● **PASSAGE GIVEN**:
* start *

Kassim Murungi

Personal information
- Nationality: Ugandan
- Weight: Featherweight (57 kg)

Boxing career

= Kasim Murungi =

Ugandan featherweight boxer

Kassim Murungi is a Ugandan featherweight boxer who competes in the Uganda Boxing Champions League (UBCL). He fights out of the Eastcoast Boxing Club and is noted for his rivalry with Derrick Mubiru and for winning the Elite 57 kg belt at the 2023 UBCL season finale.

== Career ==
Murungi rose to prominence through his appearances in the Uganda Boxing Champions League. In September 2023, he fought Derrick Mubiru in a highly publicised UBCL featherweight matchup (Elite 57 kg), securing a narrow split decision.

Later that month, Murungi won a rematch against Mubiru by unanimous decision, consolidating his position as one of Uganda’s top featherweights.

* end *

● **JOB 1**: Swap "Eastcoast Boxing Club" for "East Coast Boxing Club" and write out the boxer profile, starting with "Personal information" and going on through "UBCL season finale.".
● **JOB 2**: According to the boxer profile, which belt did Murungi win at the 2023 UBCL season finale?
The listing has no connection to the boxer profile.

● **LISTED RECORDS**:
* start *

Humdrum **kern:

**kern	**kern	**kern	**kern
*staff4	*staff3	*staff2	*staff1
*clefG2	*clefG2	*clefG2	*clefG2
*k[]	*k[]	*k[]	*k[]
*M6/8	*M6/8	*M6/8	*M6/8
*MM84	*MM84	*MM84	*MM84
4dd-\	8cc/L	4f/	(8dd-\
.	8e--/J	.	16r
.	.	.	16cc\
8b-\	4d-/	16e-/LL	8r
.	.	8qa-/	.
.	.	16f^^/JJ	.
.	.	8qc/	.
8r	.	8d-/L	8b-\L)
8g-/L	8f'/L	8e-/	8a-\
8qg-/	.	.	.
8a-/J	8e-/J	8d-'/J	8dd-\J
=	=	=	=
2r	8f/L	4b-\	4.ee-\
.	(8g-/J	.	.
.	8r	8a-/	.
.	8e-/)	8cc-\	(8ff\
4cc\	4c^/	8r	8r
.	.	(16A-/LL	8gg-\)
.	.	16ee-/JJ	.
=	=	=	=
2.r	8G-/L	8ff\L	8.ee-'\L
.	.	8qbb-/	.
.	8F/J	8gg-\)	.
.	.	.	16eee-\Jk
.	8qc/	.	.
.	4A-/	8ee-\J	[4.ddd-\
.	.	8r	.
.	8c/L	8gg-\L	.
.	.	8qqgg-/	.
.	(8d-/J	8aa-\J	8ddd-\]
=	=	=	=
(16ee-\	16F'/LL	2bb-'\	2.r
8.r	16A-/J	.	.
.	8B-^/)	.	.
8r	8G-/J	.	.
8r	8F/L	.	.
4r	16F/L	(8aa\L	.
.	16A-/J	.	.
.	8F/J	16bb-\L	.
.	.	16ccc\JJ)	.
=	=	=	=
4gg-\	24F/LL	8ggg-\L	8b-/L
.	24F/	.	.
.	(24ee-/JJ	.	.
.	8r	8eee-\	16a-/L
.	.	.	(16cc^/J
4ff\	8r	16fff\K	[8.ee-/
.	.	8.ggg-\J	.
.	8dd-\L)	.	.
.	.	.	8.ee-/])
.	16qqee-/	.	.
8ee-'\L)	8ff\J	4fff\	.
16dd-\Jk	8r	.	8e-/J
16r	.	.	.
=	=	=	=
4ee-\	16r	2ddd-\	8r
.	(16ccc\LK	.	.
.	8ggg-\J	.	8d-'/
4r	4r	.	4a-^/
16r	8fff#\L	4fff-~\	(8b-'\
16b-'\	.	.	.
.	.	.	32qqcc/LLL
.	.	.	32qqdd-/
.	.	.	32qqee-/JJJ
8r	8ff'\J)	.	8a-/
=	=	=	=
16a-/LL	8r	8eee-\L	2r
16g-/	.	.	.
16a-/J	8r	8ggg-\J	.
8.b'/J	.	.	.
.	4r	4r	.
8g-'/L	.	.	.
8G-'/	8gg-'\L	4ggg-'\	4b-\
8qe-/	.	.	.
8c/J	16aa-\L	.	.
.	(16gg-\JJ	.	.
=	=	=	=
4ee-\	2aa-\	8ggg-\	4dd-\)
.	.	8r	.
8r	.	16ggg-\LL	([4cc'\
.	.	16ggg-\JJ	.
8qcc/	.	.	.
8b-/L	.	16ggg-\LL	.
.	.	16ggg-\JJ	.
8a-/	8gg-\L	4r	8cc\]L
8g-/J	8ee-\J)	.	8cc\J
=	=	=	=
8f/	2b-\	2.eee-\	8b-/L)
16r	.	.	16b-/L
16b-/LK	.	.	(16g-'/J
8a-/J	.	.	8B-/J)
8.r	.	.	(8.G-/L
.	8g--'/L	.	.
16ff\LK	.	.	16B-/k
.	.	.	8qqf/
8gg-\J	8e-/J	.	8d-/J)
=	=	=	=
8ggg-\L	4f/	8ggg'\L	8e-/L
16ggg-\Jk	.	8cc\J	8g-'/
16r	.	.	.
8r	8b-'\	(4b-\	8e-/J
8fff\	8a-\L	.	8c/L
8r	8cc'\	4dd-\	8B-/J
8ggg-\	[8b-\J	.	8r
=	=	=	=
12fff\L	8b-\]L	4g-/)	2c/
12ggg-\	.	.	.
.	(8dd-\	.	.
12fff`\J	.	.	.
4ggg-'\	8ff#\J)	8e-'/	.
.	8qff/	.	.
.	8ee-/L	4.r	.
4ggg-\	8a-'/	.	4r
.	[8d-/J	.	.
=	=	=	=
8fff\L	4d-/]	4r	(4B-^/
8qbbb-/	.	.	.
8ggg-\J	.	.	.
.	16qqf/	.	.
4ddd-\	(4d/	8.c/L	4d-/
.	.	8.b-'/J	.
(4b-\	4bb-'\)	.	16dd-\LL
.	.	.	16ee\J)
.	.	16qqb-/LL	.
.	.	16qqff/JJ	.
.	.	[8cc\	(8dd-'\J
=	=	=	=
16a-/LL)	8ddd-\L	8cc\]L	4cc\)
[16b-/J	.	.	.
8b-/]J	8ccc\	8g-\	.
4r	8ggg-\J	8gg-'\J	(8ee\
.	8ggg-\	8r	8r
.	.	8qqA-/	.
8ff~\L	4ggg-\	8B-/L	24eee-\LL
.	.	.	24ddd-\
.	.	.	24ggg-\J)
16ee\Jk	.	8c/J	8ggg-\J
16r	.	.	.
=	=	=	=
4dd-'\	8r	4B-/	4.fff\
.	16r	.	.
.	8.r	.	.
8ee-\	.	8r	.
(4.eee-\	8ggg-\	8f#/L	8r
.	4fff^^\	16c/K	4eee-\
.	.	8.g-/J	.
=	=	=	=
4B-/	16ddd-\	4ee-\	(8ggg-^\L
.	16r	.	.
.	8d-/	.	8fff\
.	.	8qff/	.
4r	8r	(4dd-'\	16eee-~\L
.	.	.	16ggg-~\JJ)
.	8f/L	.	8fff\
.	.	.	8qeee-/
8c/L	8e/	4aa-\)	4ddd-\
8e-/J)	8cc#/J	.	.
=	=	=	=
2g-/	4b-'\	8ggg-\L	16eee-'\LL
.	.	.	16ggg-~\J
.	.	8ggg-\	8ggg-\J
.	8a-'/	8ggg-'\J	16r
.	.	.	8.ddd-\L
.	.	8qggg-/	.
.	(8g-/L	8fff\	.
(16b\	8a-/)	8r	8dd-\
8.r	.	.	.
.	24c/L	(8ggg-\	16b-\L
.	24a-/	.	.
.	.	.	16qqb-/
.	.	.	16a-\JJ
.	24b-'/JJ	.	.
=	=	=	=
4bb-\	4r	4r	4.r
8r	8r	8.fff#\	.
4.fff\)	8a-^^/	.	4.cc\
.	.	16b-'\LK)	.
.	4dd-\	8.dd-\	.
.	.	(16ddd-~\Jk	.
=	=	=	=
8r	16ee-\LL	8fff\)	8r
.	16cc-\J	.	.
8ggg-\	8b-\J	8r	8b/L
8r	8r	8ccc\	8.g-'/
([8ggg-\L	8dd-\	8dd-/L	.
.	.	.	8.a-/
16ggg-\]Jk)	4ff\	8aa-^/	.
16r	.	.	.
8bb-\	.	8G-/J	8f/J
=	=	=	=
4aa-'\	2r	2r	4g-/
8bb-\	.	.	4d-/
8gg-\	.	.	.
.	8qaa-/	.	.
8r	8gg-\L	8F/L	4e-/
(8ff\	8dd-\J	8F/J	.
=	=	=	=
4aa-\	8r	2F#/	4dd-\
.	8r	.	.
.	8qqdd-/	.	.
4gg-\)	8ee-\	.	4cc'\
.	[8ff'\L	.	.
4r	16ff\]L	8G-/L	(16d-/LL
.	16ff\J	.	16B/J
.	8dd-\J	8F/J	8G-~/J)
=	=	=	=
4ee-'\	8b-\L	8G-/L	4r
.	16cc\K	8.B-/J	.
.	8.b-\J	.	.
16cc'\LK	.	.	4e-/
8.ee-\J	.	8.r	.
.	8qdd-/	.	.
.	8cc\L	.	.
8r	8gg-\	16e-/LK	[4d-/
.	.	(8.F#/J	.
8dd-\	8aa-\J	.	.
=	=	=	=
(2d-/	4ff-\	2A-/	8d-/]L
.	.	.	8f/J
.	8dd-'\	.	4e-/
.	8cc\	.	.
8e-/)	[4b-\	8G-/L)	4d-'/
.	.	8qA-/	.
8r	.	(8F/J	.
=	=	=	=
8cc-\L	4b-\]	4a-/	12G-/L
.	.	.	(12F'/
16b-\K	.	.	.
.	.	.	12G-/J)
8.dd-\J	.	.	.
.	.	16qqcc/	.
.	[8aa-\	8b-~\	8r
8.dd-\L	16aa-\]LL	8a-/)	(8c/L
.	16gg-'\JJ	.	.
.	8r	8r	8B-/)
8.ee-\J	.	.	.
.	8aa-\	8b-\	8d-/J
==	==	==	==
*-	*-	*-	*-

* end *

● **EXERCISE RESULT 1**:
Personal information
- Nationality: Ugandan
- Weight: Featherweight (57 kg)

Boxing career

= Kasim Murungi =

Ugandan featherweight boxer

Kassim Murungi is a Ugandan featherweight boxer who competes in the Uganda Boxing Champions League (UBCL). He fights out of the East Coast Boxing Club and is noted for his rivalry with Derrick Mubiru and for winning the Elite 57 kg belt at the 2023 UBCL season finale.

● **EXERCISE RESULT 2**: The Elite 57 kg belt.